Rockefeller Brothers Fund
$1.5 million to museums in New York to build a more equitable workplace culture as they reopen after months of closure during the Covid-19 pandemic. The grantees include the Africa Center, the Bronx Museum of the Arts, the Brooklyn Museum, MoMA PS1, El Museo del Barrio, the Museum of the City of New York, the Queens Museum, and the Studio Museum in Harlem.
O’Donnell Foundation
$1.4 million to the Dallas Museum of Art to upgrade its technology infrastructure and systems to support digital programs for museum visitors, both online and on site.
Save the Music Foundation
$1.3 million across 42 grants to 20 school districts for the 2020-2021 school year, to purchase musical instruments, technology, and equipment. The grants include multiyear community partnerships in Dayton, Ohio; Miami; New Orleans; New York; Newark, N.J.; Northern California; and West Virginia.

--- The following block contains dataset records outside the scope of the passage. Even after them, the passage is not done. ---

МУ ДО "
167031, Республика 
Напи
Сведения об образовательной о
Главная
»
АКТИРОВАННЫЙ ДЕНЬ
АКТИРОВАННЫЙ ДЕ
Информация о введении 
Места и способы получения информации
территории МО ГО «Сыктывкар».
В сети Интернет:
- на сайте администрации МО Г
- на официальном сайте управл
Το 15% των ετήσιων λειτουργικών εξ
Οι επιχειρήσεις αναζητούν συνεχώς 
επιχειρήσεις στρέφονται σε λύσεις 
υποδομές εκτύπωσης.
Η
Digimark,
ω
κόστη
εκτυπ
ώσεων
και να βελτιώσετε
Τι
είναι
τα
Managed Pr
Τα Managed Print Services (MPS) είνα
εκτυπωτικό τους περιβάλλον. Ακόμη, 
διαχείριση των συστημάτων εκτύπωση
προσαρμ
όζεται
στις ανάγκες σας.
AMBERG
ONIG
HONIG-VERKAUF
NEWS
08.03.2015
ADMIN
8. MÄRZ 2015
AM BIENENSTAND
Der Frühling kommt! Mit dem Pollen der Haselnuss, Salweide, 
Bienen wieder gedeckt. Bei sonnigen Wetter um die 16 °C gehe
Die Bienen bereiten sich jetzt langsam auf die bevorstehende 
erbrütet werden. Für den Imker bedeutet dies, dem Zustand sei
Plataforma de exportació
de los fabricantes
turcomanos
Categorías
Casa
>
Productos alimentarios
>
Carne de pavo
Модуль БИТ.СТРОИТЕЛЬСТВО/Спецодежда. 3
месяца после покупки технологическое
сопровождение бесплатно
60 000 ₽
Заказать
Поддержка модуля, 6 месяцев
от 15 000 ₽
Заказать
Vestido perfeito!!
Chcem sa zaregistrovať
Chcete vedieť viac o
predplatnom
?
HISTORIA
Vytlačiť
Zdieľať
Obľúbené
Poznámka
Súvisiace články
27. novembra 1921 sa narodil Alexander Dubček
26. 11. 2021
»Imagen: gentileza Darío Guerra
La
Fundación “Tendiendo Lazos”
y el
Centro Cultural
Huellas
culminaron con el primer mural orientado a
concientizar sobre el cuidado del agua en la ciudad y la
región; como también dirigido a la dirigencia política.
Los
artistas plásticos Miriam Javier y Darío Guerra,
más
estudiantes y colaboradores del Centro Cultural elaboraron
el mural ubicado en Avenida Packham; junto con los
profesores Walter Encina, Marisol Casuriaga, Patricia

New Profit and the Skoll Foundation
$1 million over two years to PushBlack, a nonpartisan, nonprofit media organization for Black Americans. The grant is unrestricted.
New Grant Opportunity
The Primary Care Development Corporation and Community Health Care Association of New York State will make a total of $10 million in grants through their Covid-19 Community Health Care Resiliency Fund. Community-based health care providers in New York may apply for grants to restore, sustain, and enhance their operations to meet the needs of their communities during the pandemic and through recovery. Applications are due October 30.